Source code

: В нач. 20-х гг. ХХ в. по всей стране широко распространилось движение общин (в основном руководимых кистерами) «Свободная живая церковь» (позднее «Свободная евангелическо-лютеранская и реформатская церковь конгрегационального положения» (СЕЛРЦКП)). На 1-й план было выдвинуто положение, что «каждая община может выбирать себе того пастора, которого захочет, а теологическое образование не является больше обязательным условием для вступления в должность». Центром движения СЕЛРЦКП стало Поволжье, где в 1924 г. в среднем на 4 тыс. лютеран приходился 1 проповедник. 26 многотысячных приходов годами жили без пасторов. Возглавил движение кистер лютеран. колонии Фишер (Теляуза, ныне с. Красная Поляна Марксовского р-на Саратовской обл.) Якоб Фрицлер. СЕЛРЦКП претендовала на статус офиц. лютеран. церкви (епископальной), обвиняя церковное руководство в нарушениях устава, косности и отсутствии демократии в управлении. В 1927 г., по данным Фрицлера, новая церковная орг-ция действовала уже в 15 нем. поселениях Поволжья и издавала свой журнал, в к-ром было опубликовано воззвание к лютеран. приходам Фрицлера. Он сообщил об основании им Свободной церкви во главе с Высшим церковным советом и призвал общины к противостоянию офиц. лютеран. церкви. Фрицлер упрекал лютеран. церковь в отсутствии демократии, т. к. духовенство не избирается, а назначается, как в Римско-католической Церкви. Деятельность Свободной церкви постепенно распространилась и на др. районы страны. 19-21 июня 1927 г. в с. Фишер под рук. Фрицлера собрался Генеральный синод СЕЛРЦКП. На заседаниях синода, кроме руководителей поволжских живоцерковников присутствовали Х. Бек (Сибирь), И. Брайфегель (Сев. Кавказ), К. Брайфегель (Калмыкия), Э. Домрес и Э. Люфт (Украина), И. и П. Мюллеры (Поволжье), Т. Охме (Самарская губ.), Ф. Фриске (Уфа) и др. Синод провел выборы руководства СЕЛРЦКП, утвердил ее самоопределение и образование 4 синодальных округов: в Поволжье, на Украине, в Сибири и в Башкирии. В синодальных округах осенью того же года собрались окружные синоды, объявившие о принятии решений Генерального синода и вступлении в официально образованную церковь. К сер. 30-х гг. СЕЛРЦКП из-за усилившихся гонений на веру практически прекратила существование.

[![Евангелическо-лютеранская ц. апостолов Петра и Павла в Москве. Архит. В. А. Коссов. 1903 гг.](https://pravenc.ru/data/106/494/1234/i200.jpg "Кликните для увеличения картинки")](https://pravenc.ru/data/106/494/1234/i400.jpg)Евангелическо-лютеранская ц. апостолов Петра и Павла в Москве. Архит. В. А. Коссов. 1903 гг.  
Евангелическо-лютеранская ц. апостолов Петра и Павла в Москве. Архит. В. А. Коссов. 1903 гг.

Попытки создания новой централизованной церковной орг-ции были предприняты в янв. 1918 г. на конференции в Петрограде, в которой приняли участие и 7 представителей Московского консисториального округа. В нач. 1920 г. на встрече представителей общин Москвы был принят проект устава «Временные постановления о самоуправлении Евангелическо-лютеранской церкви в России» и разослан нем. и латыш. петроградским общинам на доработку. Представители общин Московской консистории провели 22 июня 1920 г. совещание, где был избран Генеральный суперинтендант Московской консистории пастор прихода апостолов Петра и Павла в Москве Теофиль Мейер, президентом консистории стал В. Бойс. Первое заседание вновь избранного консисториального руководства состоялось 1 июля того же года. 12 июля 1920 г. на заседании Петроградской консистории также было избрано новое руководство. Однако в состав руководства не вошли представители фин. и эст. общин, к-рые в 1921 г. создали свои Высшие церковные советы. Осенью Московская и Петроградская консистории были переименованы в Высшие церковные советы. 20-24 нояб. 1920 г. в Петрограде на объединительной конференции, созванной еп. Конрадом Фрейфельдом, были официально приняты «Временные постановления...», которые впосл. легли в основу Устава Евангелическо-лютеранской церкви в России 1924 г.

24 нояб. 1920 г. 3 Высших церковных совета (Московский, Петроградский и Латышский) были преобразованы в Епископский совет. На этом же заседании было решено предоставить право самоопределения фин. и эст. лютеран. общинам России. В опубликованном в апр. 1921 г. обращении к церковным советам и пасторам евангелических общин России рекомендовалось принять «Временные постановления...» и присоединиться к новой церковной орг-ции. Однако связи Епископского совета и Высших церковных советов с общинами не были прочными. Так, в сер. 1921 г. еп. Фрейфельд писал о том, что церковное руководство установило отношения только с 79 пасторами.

======

Task. All lines carrying the word "Петра" must be copied from the data above.

Answer.
[![Евангелическо-лютеранская ц. апостолов Петра и Павла в Москве. Архит. В. А. Коссов. 1903 гг.](https://pravenc.ru/data/106/494/1234/i200.jpg "Кликните для увеличения картинки")](https://pravenc.ru/data/106/494/1234/i400.jpg)Евангелическо-лютеранская ц. апостолов Петра и Павла в Москве. Архит. В. А. Коссов. 1903 гг.  
Евангелическо-лютеранская ц. апостолов Петра и Павла в Москве. Архит. В. А. Коссов. 1903 гг.
Попытки создания новой централизованной церковной орг-ции были предприняты в янв. 1918 г. на конференции в Петрограде, в которой приняли участие и 7 представителей Московского консисториального округа. В нач. 1920 г. на встрече представителей общин Москвы был принят проект устава «Временные постановления о самоуправлении Евангелическо-лютеранской церкви в России» и разослан нем. и латыш. петроградским общинам на доработку. Представители общин Московской консистории провели 22 июня 1920 г. совещание, где был избран Генеральный суперинтендант Московской консистории пастор прихода апостолов Петра и Павла в Москве Теофиль Мейер, президентом консистории стал В. Бойс. Первое заседание вновь избранного консисториального руководства состоялось 1 июля того же года. 12 июля 1920 г. на заседании Петроградской консистории также было избрано новое руководство. Однако в состав руководства не вошли представители фин. и эст. общин, к-рые в 1921 г. создали свои Высшие церковные советы. Осенью Московская и Петроградская консистории были переименованы в Высшие церковные советы. 20-24 нояб. 1920 г. в Петрограде на объединительной конференции, созванной еп. Конрадом Фрейфельдом, были официально приняты «Временные постановления...», которые впосл. легли в основу Устава Евангелическо-лютеранской церкви в России 1924 г.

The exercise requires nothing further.